WrestleMania XXXIII: The Awards


  1. Best Match
    I have to go with the Fatal(ly Flawed) Four-Way Tag Team Ladder Match. It was way more fun than I had anticipated.
  2. Worst Match
    Randy Orton vs Bray Wyatt. As if the boredom was bad enough, we got some shitty pictures on the ring to complete the cycle of suck.
  3. Highlight of the Show
    Hmmm... AJ Styles did some cool moves. There was a picture of Bret Hart. Hot dancers, maybe?
  4. Lowlight of the Show
    Those graphics they projected during the Wyatt/Orton match. Ooooh Bray Wyatt you are so scary!
  5. Star of the Show
    A.J. Fucking. Styles! Dude was saddled with Shane McMahon and still did his best to make it awesome. He failed, but he fucking tried!!!
  6. Best Celebrity Appearance
    I don't know... the cover for Tinashe's single?

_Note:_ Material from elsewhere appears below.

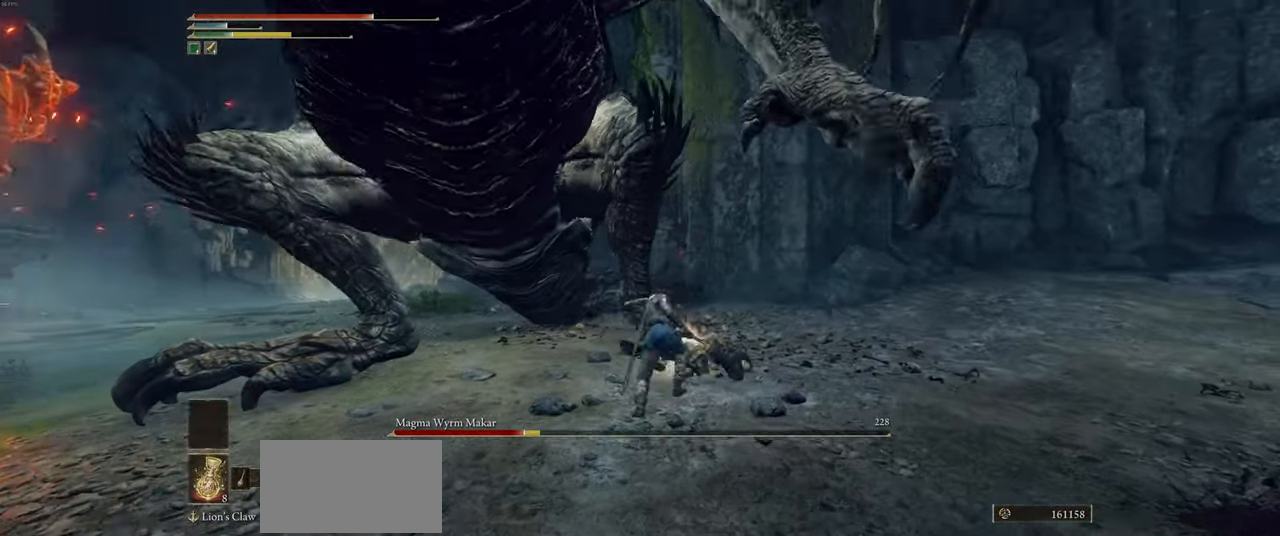
{"keys": ["w"], "mouse": [], "events": [[283, "mouse_wheel", "up"]]}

  7. Worst Celebrity Appearance
    Pitbull and his collection of idiots. Well done, Jimmy Fallon - your annoyingness was outdone.
  8. Tonight's Meal
    This time I went with straight up vege wraps; baby spinach, red onion, red & green capsicum, mushroom, tomato, avocado and olives topped with an aubergine & cashew hummus. Quite refreshing!
  9. T-Shirt Cleanliness
    I tried to make a mess on it to distract me from the stupidity of this show. I couldn't even get that right. Thanks WWE!
  10. Overall Score
    Again, soooooo fucking long! OK, not nearly as long as that last exercise in torture... but still! The entrances were all unnecessary - next time they do one of these giant stadiums, they should use that little cart they had for WrestleMania III so we don't have to wait 7 minutes for each wrestler to get to the ring. And so many fucking ads! Is that what your WWE Network fee pays for each month? A bunch of shitty ads for shitty products? If I were a subscriber, I'd want a refund. And less shitty wrestling.